The Jackson Police Department will increase traffic enforcement starting in December thanks to a grant from the Tennessee Highway Safety Office aiming to reduce injuries and deaths due to traffic accidents.

The $50,000 Crash Reduction Enforcement Grant will be used to pay overtime to officers specifically focusing on traffic enforcement from December to Sept. 30, 2019.

“The whole idea of the whole thing is to reduce crashes and injuries and fatalities,” JPD Captain Ronald Adams said.

Increased enforcement will focus on multiple traffic violations, including speeding, negligent driving, distracted driving and impaired driving, according to a JPD press release. Officers will also focus on vehicle occupant protection statutes like those that require use of safety belts and child safety seats and restraints.

Throughout the grant period, teams of officers will be sent to various high-traffic roadways in Jackson where crashes tend to occur more frequently. JPD’s December shift plans include an overnight DUI enforcement and additional general traffic enforcement shifts during mornings and late afternoons.

JPD will also focus on distracted driving in cooperation with a federal initiative. Distracted driving includes using a telephone while driving, reading, or doing any type of distracting multitasking while operating a vehicle, Adams said.

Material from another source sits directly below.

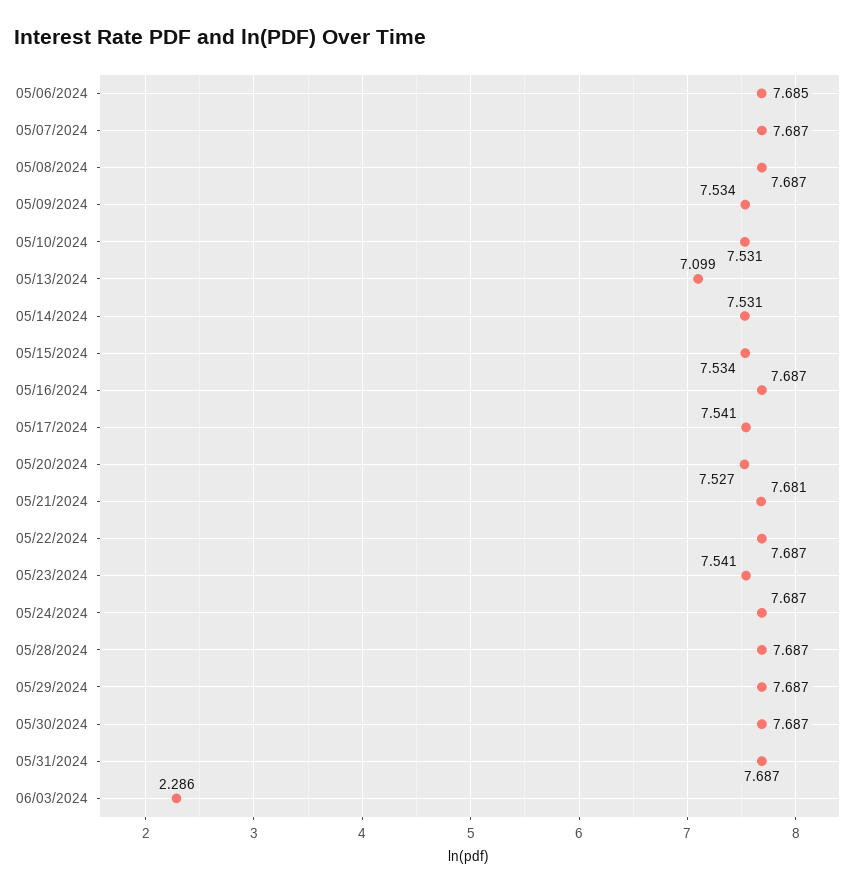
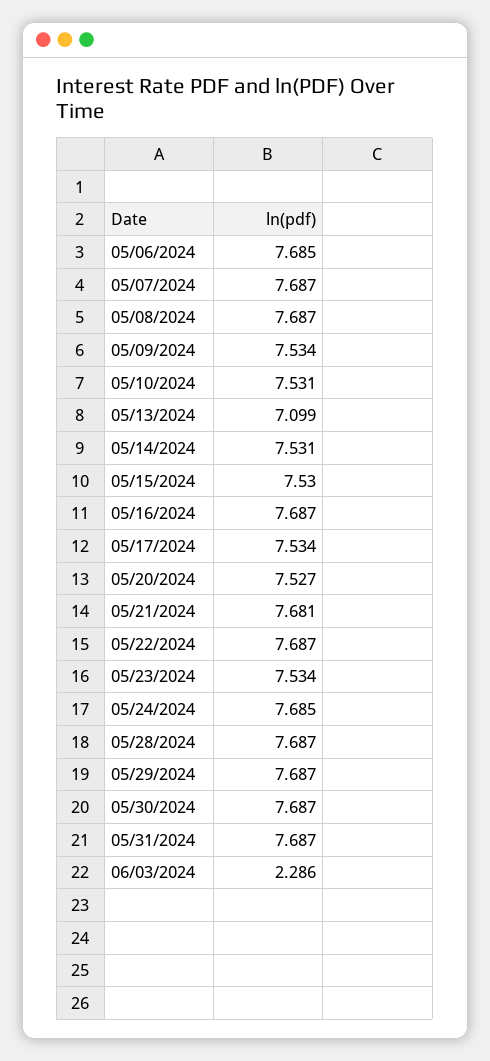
05/15/2024: 7.534 -> 7.53
05/17/2024: 7.541 -> 7.534
05/23/2024: 7.541 -> 7.534
05/24/2024: 7.687 -> 7.685

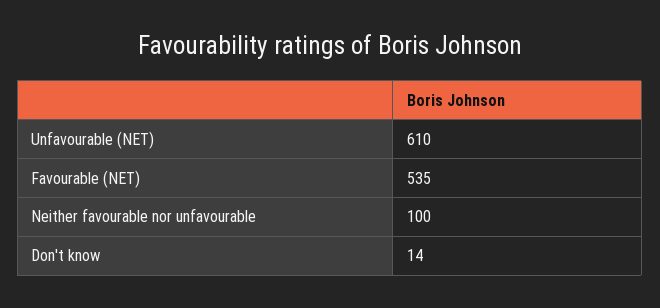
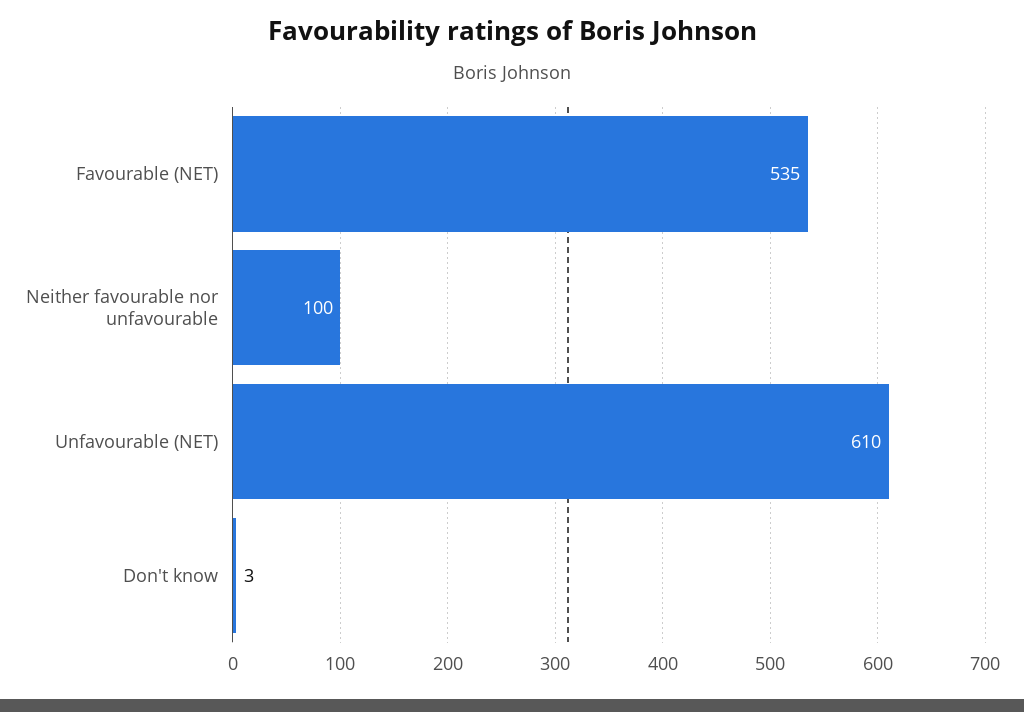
Don't know: 14 -> 3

“It’s about like spotting a drunk driver, honestly,” Adams said. “They don’t maintain good lane control, they don’t do good turns and all that kind of stuff, the same as impaired drivers do.”

JPD applies for grants like this roughly every year, Adams said, because of Jackson’s high amount of flow-through traffic. Interstate 40 and the Bypass average close to 60,000 cars passing through each day, according to Adams. Highland Avenue sees 45,000 to 50,000 cars per day, and South Highland Avenue averages about 40,000 per day.

JPD recently concluded increased enforcement efforts using another grant focusing solely on impaired driving and DUIs. The new grant is more all-encompassing.

“This one is [for] multi-faceted traffic enforcement, which is much, much harder to get,” Adams said. “We were pretty fortunate to get one. In Tennessee they don’t do very many of those.”